Document understanding data:
----------------
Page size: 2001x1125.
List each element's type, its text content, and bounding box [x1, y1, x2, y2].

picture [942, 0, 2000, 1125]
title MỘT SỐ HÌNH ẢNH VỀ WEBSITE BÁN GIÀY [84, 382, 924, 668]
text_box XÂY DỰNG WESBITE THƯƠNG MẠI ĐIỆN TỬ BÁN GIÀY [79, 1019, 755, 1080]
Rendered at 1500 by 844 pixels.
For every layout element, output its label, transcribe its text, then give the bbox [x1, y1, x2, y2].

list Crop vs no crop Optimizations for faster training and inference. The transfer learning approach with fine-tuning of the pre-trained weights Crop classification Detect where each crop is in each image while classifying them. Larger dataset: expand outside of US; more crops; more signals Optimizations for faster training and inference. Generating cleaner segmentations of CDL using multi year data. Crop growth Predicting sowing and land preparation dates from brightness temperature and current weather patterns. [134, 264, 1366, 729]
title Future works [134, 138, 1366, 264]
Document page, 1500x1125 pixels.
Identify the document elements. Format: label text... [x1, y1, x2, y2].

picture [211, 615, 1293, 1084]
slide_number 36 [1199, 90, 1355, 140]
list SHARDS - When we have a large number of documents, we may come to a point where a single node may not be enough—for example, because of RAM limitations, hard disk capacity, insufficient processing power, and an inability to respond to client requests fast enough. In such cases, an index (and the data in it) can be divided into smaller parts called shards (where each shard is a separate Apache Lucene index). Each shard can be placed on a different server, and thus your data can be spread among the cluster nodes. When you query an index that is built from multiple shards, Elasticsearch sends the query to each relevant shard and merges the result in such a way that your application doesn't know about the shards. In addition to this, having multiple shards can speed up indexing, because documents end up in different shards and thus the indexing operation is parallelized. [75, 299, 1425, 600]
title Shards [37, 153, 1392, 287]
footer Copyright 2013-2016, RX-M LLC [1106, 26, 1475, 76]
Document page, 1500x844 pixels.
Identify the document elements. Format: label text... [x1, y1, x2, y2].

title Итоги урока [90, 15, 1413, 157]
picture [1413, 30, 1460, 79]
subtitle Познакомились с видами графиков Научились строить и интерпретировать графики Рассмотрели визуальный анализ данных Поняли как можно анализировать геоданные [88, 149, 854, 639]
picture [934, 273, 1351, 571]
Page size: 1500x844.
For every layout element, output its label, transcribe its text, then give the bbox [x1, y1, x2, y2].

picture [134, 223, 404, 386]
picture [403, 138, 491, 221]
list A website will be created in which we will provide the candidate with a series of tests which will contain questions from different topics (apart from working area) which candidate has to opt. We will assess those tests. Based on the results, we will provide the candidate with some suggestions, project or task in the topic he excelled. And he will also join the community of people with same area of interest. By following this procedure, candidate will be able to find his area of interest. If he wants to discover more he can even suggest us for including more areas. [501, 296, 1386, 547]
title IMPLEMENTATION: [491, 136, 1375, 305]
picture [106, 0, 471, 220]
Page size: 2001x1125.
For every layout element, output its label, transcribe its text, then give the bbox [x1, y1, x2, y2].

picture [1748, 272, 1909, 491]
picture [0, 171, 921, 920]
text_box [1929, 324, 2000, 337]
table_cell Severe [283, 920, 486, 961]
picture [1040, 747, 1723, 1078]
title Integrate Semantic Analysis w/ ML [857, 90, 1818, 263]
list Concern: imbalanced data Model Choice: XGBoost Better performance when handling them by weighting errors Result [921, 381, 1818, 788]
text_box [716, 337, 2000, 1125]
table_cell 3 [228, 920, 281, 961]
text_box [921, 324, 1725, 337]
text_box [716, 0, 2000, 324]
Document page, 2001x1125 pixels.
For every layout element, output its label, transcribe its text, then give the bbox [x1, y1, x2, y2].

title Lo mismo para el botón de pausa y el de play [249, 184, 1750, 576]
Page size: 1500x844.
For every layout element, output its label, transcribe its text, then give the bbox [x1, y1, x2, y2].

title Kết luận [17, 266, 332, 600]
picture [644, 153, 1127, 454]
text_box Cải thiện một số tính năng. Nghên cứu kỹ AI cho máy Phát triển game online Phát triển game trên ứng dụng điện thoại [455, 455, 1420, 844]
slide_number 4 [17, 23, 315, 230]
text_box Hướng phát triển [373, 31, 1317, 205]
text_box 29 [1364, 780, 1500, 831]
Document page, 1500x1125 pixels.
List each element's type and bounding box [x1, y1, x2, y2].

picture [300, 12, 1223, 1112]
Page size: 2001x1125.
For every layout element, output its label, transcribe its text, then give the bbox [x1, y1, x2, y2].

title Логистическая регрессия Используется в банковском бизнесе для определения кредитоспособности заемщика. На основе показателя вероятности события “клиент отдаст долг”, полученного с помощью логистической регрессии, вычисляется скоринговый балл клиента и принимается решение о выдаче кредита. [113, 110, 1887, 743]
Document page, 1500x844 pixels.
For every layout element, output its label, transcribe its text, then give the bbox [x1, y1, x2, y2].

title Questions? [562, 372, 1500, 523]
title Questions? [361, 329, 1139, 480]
----------------
### Work instruction
Output every record above exactly as it was given.

### Task response
Page size: 2001x1125.
List each element's type, its text content, and bounding box [x1, y1, x2, y2].

picture [942, 0, 2000, 1125]
title MỘT SỐ HÌNH ẢNH VỀ WEBSITE BÁN GIÀY [84, 382, 924, 668]
text_box XÂY DỰNG WESBITE THƯƠNG MẠI ĐIỆN TỬ BÁN GIÀY [79, 1019, 755, 1080]
Rendered at 1500 by 844 pixels.
For every layout element, output its label, transcribe its text, then give the bbox [x1, y1, x2, y2].

list Crop vs no crop Optimizations for faster training and inference. The transfer learning approach with fine-tuning of the pre-trained weights Crop classification Detect where each crop is in each image while classifying them. Larger dataset: expand outside of US; more crops; more signals Optimizations for faster training and inference. Generating cleaner segmentations of CDL using multi year data. Crop growth Predicting sowing and land preparation dates from brightness temperature and current weather patterns. [134, 264, 1366, 729]
title Future works [134, 138, 1366, 264]
Document page, 1500x1125 pixels.
Identify the document elements. Format: label text... [x1, y1, x2, y2].

picture [211, 615, 1293, 1084]
slide_number 36 [1199, 90, 1355, 140]
list SHARDS - When we have a large number of documents, we may come to a point where a single node may not be enough—for example, because of RAM limitations, hard disk capacity, insufficient processing power, and an inability to respond to client requests fast enough. In such cases, an index (and the data in it) can be divided into smaller parts called shards (where each shard is a separate Apache Lucene index). Each shard can be placed on a different server, and thus your data can be spread among the cluster nodes. When you query an index that is built from multiple shards, Elasticsearch sends the query to each relevant shard and merges the result in such a way that your application doesn't know about the shards. In addition to this, having multiple shards can speed up indexing, because documents end up in different shards and thus the indexing operation is parallelized. [75, 299, 1425, 600]
title Shards [37, 153, 1392, 287]
footer Copyright 2013-2016, RX-M LLC [1106, 26, 1475, 76]
Document page, 1500x844 pixels.
Identify the document elements. Format: label text... [x1, y1, x2, y2].

title Итоги урока [90, 15, 1413, 157]
picture [1413, 30, 1460, 79]
subtitle Познакомились с видами графиков Научились строить и интерпретировать графики Рассмотрели визуальный анализ данных Поняли как можно анализировать геоданные [88, 149, 854, 639]
picture [934, 273, 1351, 571]
Page size: 1500x844.
For every layout element, output its label, transcribe its text, then give the bbox [x1, y1, x2, y2].

picture [134, 223, 404, 386]
picture [403, 138, 491, 221]
list A website will be created in which we will provide the candidate with a series of tests which will contain questions from different topics (apart from working area) which candidate has to opt. We will assess those tests. Based on the results, we will provide the candidate with some suggestions, project or task in the topic he excelled. And he will also join the community of people with same area of interest. By following this procedure, candidate will be able to find his area of interest. If he wants to discover more he can even suggest us for including more areas. [501, 296, 1386, 547]
title IMPLEMENTATION: [491, 136, 1375, 305]
picture [106, 0, 471, 220]
Page size: 2001x1125.
For every layout element, output its label, transcribe its text, then give the bbox [x1, y1, x2, y2].

picture [1748, 272, 1909, 491]
picture [0, 171, 921, 920]
text_box [1929, 324, 2000, 337]
table_cell Severe [283, 920, 486, 961]
picture [1040, 747, 1723, 1078]
title Integrate Semantic Analysis w/ ML [857, 90, 1818, 263]
list Concern: imbalanced data Model Choice: XGBoost Better performance when handling them by weighting errors Result [921, 381, 1818, 788]
text_box [716, 337, 2000, 1125]
table_cell 3 [228, 920, 281, 961]
text_box [921, 324, 1725, 337]
text_box [716, 0, 2000, 324]
Document page, 2001x1125 pixels.
For every layout element, output its label, transcribe its text, then give the bbox [x1, y1, x2, y2].

title Lo mismo para el botón de pausa y el de play [249, 184, 1750, 576]
Page size: 1500x844.
For every layout element, output its label, transcribe its text, then give the bbox [x1, y1, x2, y2].

title Kết luận [17, 266, 332, 600]
picture [644, 153, 1127, 454]
text_box Cải thiện một số tính năng. Nghên cứu kỹ AI cho máy Phát triển game online Phát triển game trên ứng dụng điện thoại [455, 455, 1420, 844]
slide_number 4 [17, 23, 315, 230]
text_box Hướng phát triển [373, 31, 1317, 205]
text_box 29 [1364, 780, 1500, 831]
Document page, 1500x1125 pixels.
List each element's type and bounding box [x1, y1, x2, y2].

picture [300, 12, 1223, 1112]
Page size: 2001x1125.
For every layout element, output its label, transcribe its text, then give the bbox [x1, y1, x2, y2].

title Логистическая регрессия Используется в банковском бизнесе для определения кредитоспособности заемщика. На основе показателя вероятности события “клиент отдаст долг”, полученного с помощью логистической регрессии, вычисляется скоринговый балл клиента и принимается решение о выдаче кредита. [113, 110, 1887, 743]
Document page, 1500x844 pixels.
For every layout element, output its label, transcribe its text, then give the bbox [x1, y1, x2, y2].

title Questions? [562, 372, 1500, 523]
title Questions? [361, 329, 1139, 480]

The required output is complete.